當年高祖皇帝山陵崩時,還不忘起身南望,盼著“隱退療傷”的春山刀能夠快些痊愈,歸來輔佐其子孫安定天下。
“今日,你那位未婚夫又一次上門拜訪,說你因傷隱退江湖百年之久,如今仍無半點好轉,是以想帶你去越州,拜訪某位隱世名醫,看他能否尋出醫治你的方法……”
話到此處,守湖人垂眸長歎,語氣極其複雜,而就在這時,跪坐在他對麵的白衣人,眼睫倏地顫了顫。
並非因了守湖人的話語,而是他腦子裏響起一個歡脫著尖叫的聲音:
“主人!勞煩您清醒!我是您忠誠的夥伴天字七號!失落的天魂已捕捉,與主魂的融合即將開始,預計在十息內完成!百年了,我們苦苦等待百年,終於有機會離開這破地方……”
這聲音刺得腦仁疼,識海中,他投去涼絲絲一瞥,打斷不斷叭叭叭的天字七號,冷淡問:“地魂呢?”
天字七號的語氣頓時失落:“無法感知狀態,無法獲得具體方位,可能是被封起來了。”
換來的是平平一“嗯”。
但天字七號絲毫沒被自家主人的冷淡打擊,它開始蹦躂。小小的一團光芒,在白衣人識海裏左右搖擺:“主人,沒想到哦,那個牧溪雲對你真是有情有義。
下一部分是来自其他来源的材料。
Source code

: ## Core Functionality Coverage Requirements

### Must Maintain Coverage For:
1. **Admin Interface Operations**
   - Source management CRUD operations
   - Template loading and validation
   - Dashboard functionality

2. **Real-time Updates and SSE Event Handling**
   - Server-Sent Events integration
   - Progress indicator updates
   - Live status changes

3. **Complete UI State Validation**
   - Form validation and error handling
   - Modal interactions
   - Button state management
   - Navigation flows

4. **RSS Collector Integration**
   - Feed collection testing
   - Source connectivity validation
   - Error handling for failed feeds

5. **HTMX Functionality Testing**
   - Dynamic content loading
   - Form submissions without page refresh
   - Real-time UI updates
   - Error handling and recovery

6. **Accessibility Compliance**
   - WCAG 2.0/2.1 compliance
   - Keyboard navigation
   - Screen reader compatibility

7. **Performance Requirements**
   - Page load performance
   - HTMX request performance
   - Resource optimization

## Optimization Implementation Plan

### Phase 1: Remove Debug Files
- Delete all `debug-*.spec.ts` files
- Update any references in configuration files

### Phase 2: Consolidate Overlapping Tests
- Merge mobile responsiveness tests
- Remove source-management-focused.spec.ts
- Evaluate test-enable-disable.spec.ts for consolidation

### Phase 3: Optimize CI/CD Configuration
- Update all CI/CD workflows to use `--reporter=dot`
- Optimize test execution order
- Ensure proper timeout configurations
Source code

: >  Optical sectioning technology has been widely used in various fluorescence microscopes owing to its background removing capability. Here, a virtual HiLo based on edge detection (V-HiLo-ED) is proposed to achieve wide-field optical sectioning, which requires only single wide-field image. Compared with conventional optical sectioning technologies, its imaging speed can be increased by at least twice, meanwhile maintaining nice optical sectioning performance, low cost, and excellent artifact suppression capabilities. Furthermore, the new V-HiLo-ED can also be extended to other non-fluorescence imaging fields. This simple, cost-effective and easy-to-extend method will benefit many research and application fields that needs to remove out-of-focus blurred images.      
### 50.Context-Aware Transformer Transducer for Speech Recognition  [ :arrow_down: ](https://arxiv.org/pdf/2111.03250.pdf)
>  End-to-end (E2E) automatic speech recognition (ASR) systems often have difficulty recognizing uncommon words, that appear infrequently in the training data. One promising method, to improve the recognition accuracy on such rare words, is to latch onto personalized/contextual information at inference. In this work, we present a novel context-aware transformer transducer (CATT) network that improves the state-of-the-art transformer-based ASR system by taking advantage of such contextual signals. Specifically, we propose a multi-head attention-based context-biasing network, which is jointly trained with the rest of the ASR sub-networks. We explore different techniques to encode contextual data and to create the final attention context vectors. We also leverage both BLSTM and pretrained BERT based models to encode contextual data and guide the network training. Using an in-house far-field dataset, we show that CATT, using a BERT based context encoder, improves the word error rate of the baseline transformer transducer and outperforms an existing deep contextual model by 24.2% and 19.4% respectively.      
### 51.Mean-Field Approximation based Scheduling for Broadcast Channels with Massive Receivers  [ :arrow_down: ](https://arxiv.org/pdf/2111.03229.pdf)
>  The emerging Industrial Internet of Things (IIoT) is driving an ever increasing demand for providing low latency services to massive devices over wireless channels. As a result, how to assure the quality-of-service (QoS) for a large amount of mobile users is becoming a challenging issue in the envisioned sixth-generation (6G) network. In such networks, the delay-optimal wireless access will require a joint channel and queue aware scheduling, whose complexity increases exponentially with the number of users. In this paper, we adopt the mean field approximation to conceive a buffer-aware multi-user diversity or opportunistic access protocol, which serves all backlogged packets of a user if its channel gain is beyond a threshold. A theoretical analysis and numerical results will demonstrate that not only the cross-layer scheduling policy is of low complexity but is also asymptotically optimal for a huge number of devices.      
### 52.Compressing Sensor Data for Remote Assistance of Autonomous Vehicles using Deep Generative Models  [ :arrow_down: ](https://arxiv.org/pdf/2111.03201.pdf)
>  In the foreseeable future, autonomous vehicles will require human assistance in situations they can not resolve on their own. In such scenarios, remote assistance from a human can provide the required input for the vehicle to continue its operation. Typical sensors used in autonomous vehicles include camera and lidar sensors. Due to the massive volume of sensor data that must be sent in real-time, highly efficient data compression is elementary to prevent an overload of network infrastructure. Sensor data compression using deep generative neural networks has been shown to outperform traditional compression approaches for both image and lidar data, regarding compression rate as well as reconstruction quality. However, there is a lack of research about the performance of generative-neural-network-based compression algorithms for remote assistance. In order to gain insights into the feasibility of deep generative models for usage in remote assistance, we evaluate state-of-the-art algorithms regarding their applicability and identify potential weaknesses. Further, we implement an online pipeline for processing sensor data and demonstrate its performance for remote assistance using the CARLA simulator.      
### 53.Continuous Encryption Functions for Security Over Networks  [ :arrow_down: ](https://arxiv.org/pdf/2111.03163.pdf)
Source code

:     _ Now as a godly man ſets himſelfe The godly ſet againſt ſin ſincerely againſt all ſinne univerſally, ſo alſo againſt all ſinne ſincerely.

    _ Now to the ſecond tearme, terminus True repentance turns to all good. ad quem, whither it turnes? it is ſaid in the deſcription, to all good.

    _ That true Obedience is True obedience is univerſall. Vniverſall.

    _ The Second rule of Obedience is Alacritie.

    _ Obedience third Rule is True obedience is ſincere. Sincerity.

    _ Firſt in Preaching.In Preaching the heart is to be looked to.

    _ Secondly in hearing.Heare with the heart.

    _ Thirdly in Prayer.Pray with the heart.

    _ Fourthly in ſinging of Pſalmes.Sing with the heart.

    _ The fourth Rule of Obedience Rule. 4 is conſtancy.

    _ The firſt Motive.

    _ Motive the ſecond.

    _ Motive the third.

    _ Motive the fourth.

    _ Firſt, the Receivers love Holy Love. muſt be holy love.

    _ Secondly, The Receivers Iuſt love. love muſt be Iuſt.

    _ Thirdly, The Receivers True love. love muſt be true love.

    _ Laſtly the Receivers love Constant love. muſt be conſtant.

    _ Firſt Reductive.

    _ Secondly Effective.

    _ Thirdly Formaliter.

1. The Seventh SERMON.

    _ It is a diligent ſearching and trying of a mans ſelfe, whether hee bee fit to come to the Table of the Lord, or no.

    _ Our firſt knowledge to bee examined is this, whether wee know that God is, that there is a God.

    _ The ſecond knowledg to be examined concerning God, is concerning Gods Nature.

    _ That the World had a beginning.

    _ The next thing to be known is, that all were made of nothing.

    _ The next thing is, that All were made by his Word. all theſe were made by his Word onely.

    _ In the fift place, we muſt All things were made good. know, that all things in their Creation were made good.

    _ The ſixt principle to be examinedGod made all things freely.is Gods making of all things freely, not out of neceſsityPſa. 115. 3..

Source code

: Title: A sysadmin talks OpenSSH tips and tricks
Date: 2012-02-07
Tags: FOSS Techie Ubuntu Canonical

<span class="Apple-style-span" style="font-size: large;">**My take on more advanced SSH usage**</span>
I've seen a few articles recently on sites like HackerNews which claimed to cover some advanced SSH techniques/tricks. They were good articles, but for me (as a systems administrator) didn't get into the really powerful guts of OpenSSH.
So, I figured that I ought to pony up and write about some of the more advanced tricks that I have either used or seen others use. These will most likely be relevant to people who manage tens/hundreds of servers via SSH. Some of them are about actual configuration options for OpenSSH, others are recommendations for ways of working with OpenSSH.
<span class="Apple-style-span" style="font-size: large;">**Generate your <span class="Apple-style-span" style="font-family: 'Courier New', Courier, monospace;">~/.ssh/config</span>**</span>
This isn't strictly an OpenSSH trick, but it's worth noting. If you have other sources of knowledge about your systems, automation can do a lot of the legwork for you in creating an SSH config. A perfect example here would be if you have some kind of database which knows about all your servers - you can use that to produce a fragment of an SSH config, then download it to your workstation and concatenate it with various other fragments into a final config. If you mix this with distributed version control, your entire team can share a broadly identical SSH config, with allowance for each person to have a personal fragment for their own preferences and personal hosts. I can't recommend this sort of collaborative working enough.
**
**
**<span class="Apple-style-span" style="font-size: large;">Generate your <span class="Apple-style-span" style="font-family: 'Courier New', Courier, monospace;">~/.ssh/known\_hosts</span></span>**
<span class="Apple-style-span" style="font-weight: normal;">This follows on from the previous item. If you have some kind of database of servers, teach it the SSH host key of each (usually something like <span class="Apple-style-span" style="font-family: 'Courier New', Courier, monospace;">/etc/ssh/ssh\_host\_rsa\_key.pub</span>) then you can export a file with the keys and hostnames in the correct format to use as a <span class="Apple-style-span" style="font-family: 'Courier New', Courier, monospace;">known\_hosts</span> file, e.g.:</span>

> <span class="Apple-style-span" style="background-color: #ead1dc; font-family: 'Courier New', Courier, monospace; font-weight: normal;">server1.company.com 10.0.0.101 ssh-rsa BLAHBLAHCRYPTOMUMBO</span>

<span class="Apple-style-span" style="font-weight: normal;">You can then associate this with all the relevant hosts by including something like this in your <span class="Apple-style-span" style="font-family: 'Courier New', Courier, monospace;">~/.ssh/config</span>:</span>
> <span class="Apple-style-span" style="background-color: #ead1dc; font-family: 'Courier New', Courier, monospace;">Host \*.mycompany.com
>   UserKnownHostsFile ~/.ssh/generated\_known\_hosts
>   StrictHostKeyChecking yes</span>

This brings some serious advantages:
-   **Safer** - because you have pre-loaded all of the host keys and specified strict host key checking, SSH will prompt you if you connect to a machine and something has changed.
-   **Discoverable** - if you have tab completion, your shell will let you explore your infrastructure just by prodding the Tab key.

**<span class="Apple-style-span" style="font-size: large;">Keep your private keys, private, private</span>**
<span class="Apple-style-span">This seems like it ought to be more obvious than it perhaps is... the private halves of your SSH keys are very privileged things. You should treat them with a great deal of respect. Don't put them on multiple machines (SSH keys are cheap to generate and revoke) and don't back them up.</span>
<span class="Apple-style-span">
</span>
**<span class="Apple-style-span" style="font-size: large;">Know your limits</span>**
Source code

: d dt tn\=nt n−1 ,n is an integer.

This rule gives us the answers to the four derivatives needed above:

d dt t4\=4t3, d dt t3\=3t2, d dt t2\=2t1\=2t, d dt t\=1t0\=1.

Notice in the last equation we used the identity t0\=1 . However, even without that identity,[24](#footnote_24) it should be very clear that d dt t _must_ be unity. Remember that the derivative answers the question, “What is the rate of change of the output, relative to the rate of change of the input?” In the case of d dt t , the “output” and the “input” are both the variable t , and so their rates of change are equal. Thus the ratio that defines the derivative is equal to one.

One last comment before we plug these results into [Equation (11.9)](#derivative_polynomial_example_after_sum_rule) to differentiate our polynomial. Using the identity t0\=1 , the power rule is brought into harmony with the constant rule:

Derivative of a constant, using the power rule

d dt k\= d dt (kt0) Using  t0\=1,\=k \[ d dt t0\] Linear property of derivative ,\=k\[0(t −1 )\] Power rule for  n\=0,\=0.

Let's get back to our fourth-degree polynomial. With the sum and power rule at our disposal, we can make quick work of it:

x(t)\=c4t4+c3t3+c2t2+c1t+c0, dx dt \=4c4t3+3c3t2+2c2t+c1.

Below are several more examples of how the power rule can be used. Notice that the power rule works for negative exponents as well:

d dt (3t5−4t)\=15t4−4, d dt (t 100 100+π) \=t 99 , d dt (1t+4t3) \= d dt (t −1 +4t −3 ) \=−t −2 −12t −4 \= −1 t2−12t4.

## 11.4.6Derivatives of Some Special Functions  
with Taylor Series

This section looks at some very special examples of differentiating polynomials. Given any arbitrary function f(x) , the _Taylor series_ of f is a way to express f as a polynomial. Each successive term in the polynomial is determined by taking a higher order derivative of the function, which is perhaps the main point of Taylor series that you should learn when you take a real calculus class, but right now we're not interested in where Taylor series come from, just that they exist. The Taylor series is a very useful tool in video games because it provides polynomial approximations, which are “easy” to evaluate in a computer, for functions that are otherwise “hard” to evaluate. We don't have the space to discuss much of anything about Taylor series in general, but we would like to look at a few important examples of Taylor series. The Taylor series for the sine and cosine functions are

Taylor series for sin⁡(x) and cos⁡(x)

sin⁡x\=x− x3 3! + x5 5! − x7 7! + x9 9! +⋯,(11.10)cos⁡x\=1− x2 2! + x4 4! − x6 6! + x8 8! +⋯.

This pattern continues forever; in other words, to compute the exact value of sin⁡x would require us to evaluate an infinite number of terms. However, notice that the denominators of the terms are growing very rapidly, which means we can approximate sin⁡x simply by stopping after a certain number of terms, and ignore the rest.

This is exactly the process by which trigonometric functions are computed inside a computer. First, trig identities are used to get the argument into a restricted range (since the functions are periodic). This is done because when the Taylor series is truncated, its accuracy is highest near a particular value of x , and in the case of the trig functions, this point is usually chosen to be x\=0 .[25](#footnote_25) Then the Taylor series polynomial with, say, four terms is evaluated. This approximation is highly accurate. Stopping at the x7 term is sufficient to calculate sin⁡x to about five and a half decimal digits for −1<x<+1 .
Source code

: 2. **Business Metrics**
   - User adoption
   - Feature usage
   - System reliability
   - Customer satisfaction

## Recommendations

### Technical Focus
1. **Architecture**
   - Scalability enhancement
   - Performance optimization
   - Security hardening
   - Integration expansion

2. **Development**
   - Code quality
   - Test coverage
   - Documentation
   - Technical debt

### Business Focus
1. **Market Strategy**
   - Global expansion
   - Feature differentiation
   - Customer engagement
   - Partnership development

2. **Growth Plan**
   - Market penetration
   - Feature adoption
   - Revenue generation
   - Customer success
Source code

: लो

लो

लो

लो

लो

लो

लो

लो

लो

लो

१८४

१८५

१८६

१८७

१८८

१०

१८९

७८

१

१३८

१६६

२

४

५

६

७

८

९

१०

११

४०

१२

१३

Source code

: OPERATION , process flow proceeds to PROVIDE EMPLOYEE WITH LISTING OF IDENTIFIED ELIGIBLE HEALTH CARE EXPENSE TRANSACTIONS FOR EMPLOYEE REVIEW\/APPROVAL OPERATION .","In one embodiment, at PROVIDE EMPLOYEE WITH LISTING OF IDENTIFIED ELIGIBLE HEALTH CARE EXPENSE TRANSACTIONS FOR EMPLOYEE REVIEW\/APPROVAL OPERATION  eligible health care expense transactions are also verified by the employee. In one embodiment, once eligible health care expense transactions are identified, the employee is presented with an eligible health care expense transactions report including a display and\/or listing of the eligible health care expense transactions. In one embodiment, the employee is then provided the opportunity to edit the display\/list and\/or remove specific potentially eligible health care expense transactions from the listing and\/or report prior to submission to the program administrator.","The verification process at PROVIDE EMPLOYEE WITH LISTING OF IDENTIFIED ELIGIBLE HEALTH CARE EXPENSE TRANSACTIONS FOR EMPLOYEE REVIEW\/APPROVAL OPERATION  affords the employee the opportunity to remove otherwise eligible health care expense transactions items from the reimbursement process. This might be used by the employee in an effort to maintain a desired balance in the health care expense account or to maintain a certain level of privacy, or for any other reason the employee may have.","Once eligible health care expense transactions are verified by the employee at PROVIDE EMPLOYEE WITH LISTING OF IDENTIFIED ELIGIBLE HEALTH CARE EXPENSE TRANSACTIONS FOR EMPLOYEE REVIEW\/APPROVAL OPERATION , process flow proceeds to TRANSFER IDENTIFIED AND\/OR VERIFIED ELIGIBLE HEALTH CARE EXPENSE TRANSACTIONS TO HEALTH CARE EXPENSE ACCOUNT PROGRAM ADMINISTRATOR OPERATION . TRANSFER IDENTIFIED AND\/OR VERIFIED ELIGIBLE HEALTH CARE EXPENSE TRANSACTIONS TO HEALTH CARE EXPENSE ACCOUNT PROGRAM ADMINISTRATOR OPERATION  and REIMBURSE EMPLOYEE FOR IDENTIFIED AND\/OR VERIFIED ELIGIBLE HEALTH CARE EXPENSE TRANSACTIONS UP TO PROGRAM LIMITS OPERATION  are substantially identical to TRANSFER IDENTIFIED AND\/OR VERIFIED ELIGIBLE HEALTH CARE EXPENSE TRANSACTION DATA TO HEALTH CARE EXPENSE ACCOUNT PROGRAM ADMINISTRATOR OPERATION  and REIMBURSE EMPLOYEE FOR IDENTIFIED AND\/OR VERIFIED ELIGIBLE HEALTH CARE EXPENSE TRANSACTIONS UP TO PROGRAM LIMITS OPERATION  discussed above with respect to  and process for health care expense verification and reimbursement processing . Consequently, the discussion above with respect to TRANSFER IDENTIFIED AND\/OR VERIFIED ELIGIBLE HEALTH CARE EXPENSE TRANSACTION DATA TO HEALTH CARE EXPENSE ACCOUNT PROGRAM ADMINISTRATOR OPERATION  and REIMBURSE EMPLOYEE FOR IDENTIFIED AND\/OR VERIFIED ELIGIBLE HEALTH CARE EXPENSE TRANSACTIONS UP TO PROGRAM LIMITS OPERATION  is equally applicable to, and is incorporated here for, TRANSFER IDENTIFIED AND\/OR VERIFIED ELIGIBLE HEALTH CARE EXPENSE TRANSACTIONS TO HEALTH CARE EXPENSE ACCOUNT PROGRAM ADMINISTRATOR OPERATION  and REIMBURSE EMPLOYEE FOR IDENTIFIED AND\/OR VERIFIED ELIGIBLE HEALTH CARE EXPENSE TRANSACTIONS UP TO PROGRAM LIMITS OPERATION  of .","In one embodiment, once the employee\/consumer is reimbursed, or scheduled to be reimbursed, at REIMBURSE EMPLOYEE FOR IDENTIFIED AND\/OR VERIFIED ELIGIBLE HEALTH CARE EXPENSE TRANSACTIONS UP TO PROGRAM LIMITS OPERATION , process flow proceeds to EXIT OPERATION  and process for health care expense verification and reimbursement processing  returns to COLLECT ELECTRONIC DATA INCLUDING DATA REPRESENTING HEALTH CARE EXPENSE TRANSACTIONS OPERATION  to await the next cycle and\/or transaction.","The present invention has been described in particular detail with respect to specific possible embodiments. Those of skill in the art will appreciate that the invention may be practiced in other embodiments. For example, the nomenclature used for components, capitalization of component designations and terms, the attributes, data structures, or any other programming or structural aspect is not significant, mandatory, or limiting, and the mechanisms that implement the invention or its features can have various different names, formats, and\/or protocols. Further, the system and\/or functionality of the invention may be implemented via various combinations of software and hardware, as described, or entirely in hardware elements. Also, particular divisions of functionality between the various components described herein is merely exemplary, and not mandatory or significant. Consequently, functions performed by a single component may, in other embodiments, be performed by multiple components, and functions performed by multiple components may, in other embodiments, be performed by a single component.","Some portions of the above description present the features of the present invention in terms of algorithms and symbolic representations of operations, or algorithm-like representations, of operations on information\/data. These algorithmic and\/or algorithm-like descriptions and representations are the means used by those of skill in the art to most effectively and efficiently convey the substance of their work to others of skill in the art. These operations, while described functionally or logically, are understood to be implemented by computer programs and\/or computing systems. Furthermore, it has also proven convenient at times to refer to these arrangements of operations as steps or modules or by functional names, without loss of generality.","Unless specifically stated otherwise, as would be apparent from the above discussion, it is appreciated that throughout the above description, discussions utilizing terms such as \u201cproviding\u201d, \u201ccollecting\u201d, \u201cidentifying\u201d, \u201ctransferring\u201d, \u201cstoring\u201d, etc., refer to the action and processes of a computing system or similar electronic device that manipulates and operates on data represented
你被關了百年,這是他第十次上門求見了吧?分明你們連麵都沒見過……”
天字七號的是聲音恰巧與山洞中守湖人的話語重疊,道的都是那位未婚夫癡心一片感天動地。白衣人勾了勾唇角,發出一個單音“嘖”。
於是天字七號開始倒計時。
對麵的守湖人飲完一杯,傾身拎起酒壺,為自己再度斟滿。這一連串動作皆被白衣人收於餘光中,和著響在腦海裏的倒計時,待到“零”字落地,他猛地撩起眼皮,反手成掌,淩厲往守湖人擊出!
沛然氣勁以破竹之勢在山洞內掃開,亂石飛沙之間,守湖人防不勝防。杯中酒傾潑,落地點點斑駁,而他自身,竟是如草芥般被這一掌從地上掀起,一退再退,撞上洞頂,撞碎青石,飛出湖麵。
一切皆在刹那發生,四野震蕩瞬起,一湖如墨被攪得破碎支離。守湖人在半空中勉強穩住身形,這一刻,他已了然情形。
一襲青衫沉重落地,滴水的衣袂垂墜在陣陣宵風中,他暗自咽下湧上喉頭的鮮血,右手收於腰側、緊握成拳,一雙眸緊盯湖泊某處,沉聲說道:
“沒想到,你竟有清醒的一刻。”
回應他的,卻隻有平平一“哦”。那聲音清寒無比,猶如月光下的刀鋒,又漫不經心。
守湖人無心顧及此,他瞬也不瞬凝視湖麵,眉心皺緊:“你想逃?”
對方一聲嗤笑:“百年了,你真是廢話一日多過一日,換你被這破陣法鎮壓百年,得了機會,你不逃?”
“你說得在理。但——這是你的宿命。”守湖人又是一歎,神情微鬆,手中招式卻是更為警惕,“阮雪歸,放棄吧,你能出湖底的陣法,但不可能離開此地。”
“莫說束縛住你的鎖鏈乃玄鐵所製,憑你三魂不全的狀態,根本掙脫不開。更何況,除我之外的其餘九人,已在趕來的路上。”
那個來自湖底的聲音又是一“哦”,平且淡,倏爾話鋒一轉,上挑音調,道:“那又如何?”
守門人眼中閃過一抹異色,卻是來不及思考應對之言,因為他看見沉夜下,漸趨沉寂的湖麵上,一道華光炸起,明明光輝中,一人白衣白發,踏浪而出。
這人發絲傾散臉側,微微垂首,不太辨得清容貌,雙腕與雙踝皆被鐵鏈束縛,每走一步,便響起當啷撞擊聲。